DATA FOR THIS TASK:
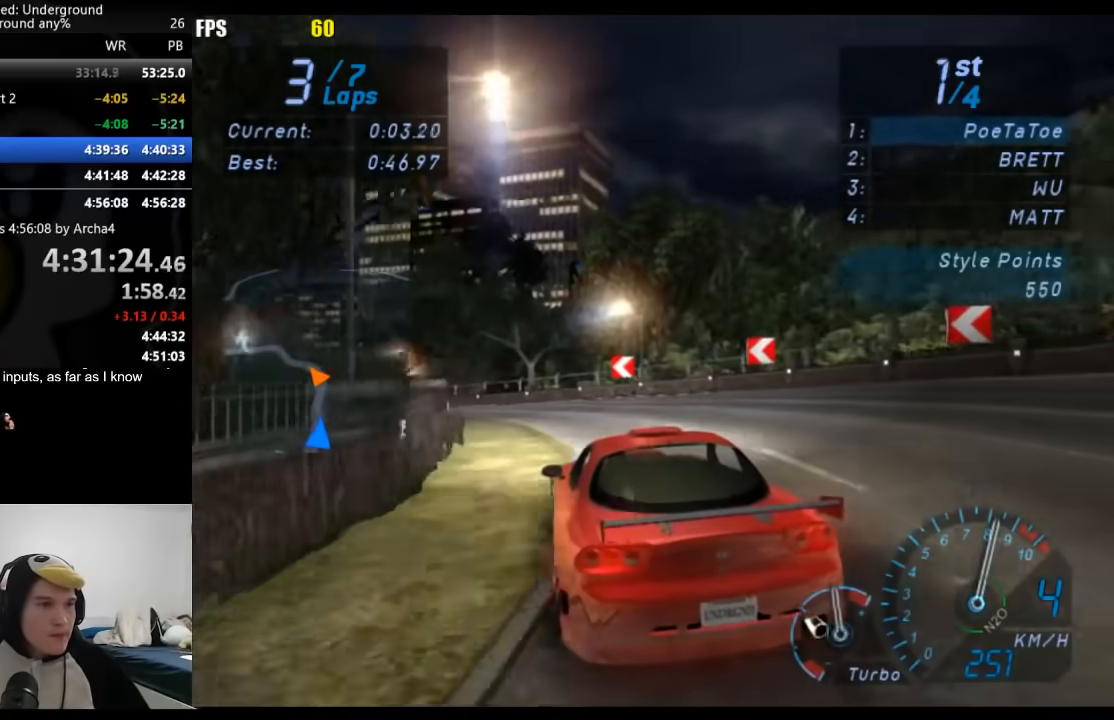
{"buttons": [], "left_stick": "down-left", "right_stick": "center", "events": []}
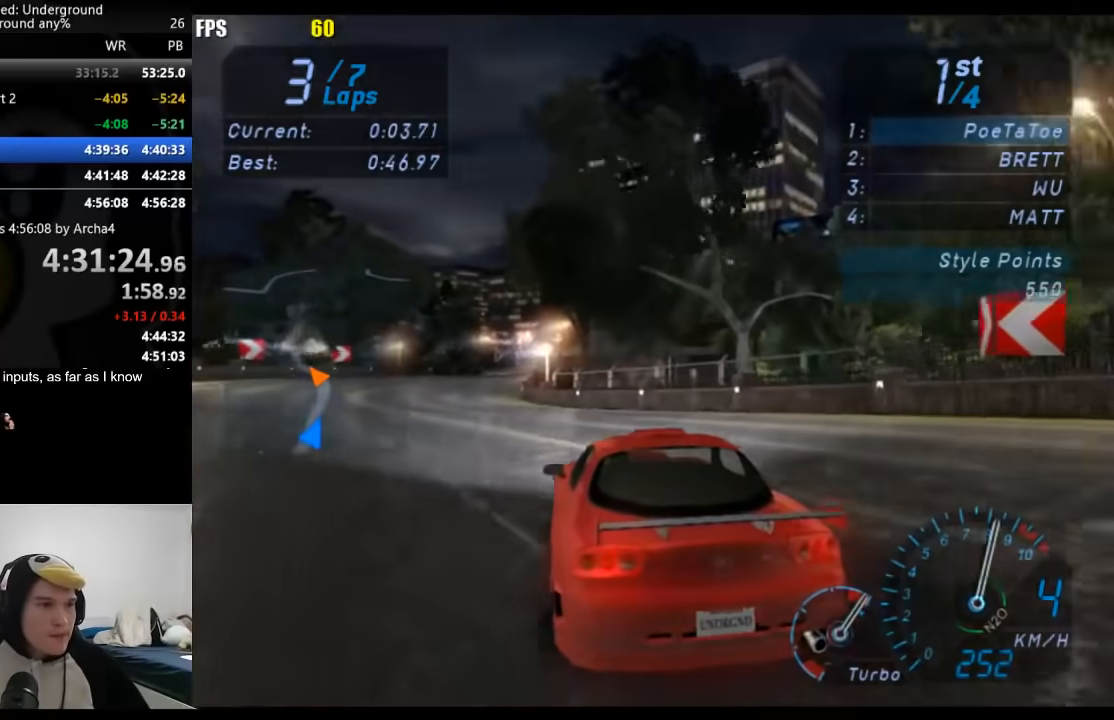
{"buttons": [], "left_stick": "right", "right_stick": "center", "events": [[117, "left_stick", "center"], [200, "left_stick", "down-left"], [300, "left_stick", "center"], [500, "left_stick", "right"]]}
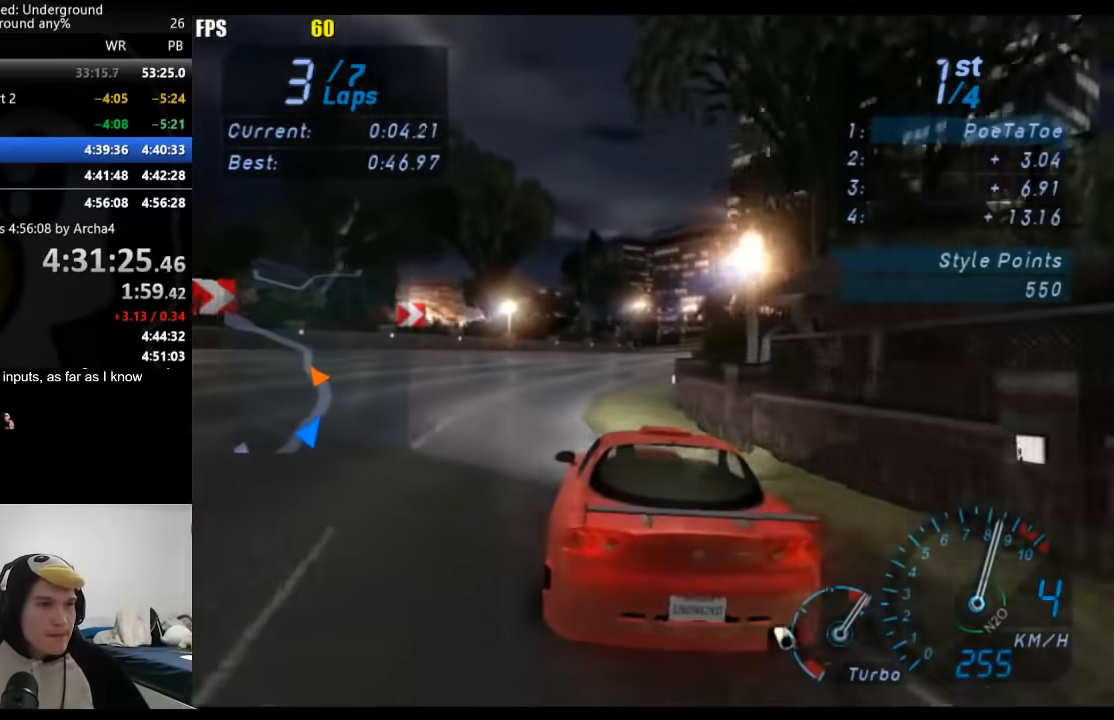
{"buttons": [], "left_stick": "center", "right_stick": "center", "events": [[150, "left_stick", "center"]]}
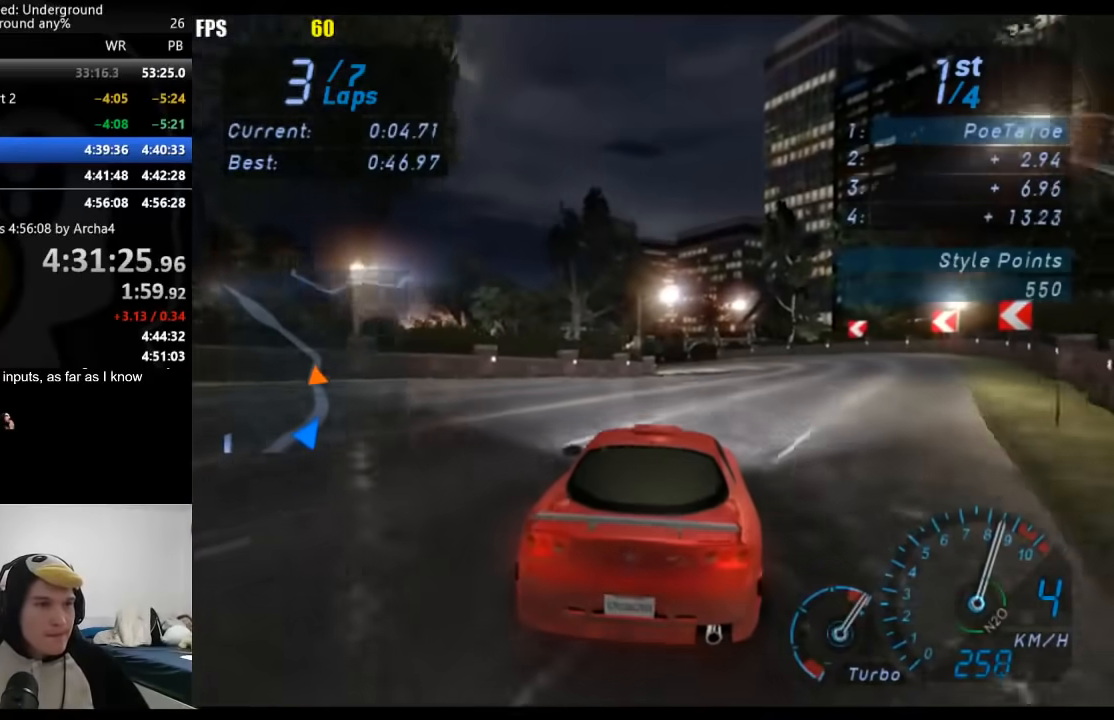
{"buttons": [], "left_stick": "down-left", "right_stick": "center", "events": [[317, "left_stick", "down-left"]]}
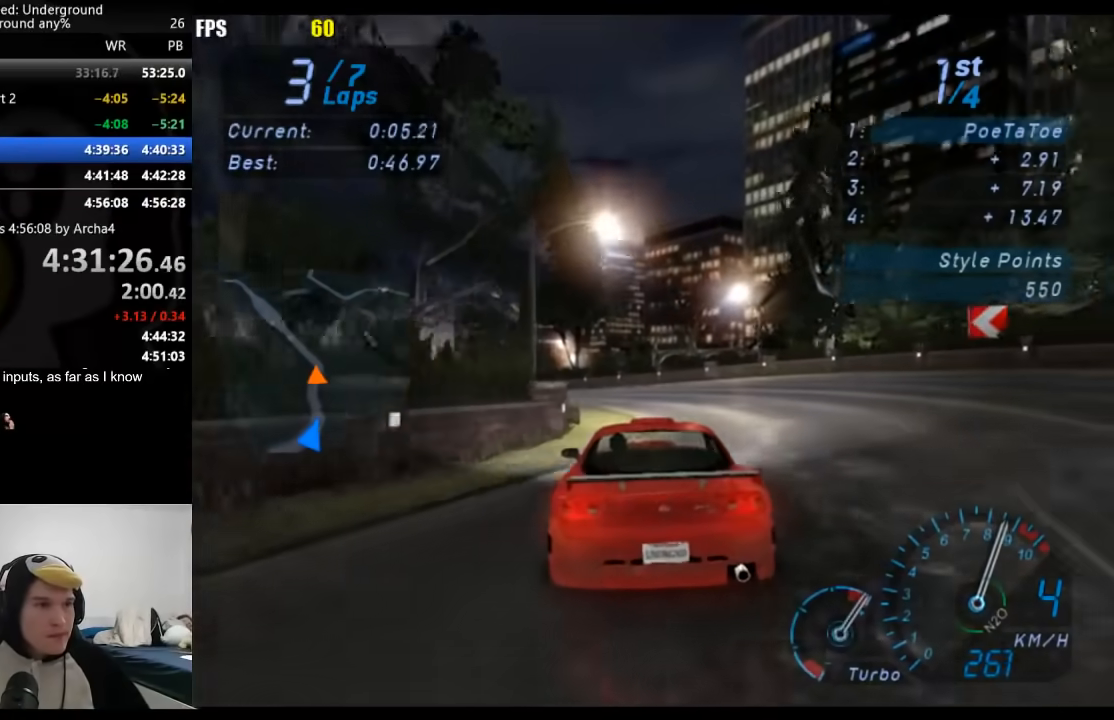
{"buttons": [], "left_stick": "down-left", "right_stick": "center", "events": []}
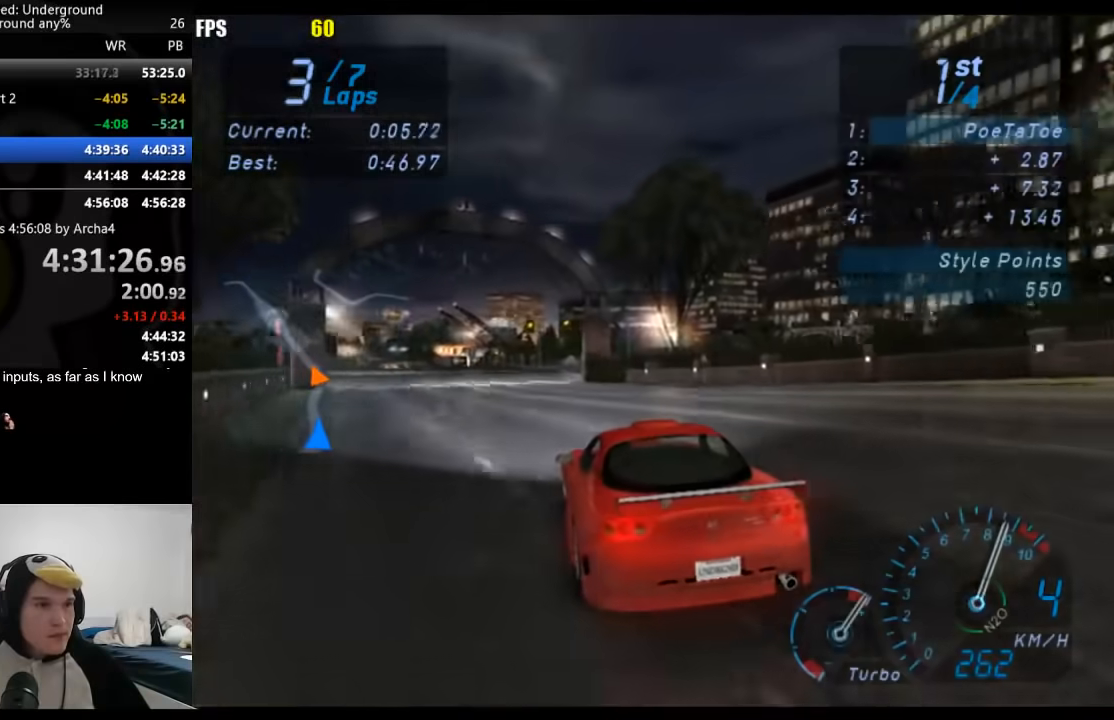
{"buttons": [], "left_stick": "down-left", "right_stick": "center", "events": [[33, "left_stick", "center"], [117, "left_stick", "down-left"], [300, "left_stick", "center"], [400, "left_stick", "down-left"]]}
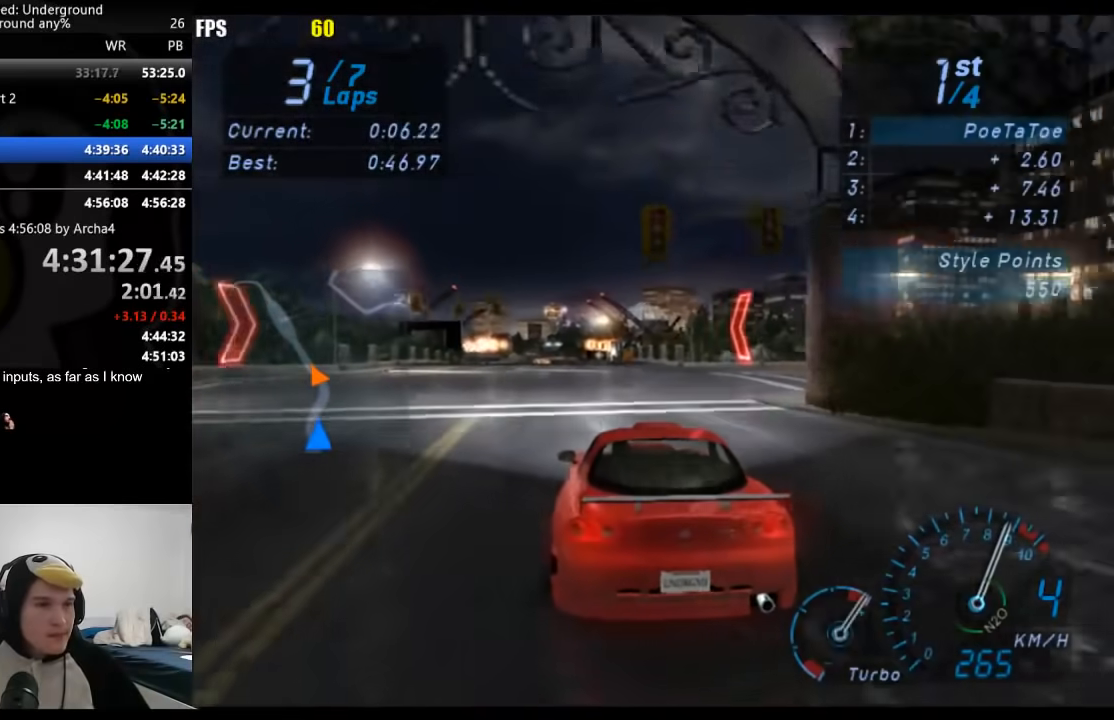
{"buttons": [], "left_stick": "down-left", "right_stick": "center", "events": [[67, "left_stick", "center"], [450, "left_stick", "down-left"]]}
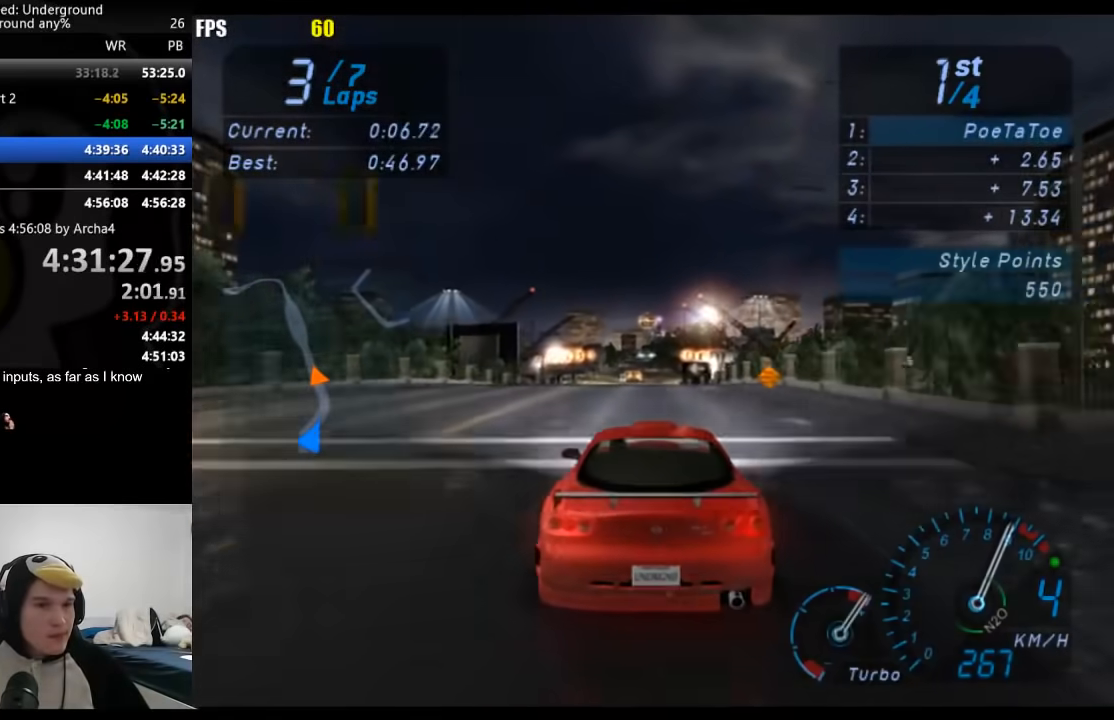
{"buttons": [], "left_stick": "center", "right_stick": "center", "events": [[67, "left_stick", "center"], [333, "B", "down"], [350, "left_stick", "right"], [417, "B", "up"], [433, "left_stick", "center"]]}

THE TASK:
Return all the data exactly, pictures omitted.

RESULT BELOW:
{"buttons": [], "left_stick": "down-left", "right_stick": "center", "events": []}
{"buttons": [], "left_stick": "right", "right_stick": "center", "events": [[117, "left_stick", "center"], [200, "left_stick", "down-left"], [300, "left_stick", "center"], [500, "left_stick", "right"]]}
{"buttons": [], "left_stick": "center", "right_stick": "center", "events": [[150, "left_stick", "center"]]}
{"buttons": [], "left_stick": "down-left", "right_stick": "center", "events": [[317, "left_stick", "down-left"]]}
{"buttons": [], "left_stick": "down-left", "right_stick": "center", "events": []}
{"buttons": [], "left_stick": "down-left", "right_stick": "center", "events": [[33, "left_stick", "center"], [117, "left_stick", "down-left"], [300, "left_stick", "center"], [400, "left_stick", "down-left"]]}
{"buttons": [], "left_stick": "down-left", "right_stick": "center", "events": [[67, "left_stick", "center"], [450, "left_stick", "down-left"]]}
{"buttons": [], "left_stick": "center", "right_stick": "center", "events": [[67, "left_stick", "center"], [333, "B", "down"], [350, "left_stick", "right"], [417, "B", "up"], [433, "left_stick", "center"]]}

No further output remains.